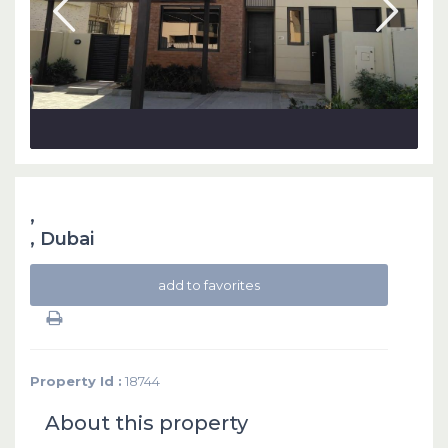
,
,
Dubai
add to favorites
Property Id :
18744
About this property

→ Work instructions
All of the entries must be reproduced exactly, with no pictures kept.

→ Answer space
,
,
Dubai
add to favorites
Property Id :
18744
About this property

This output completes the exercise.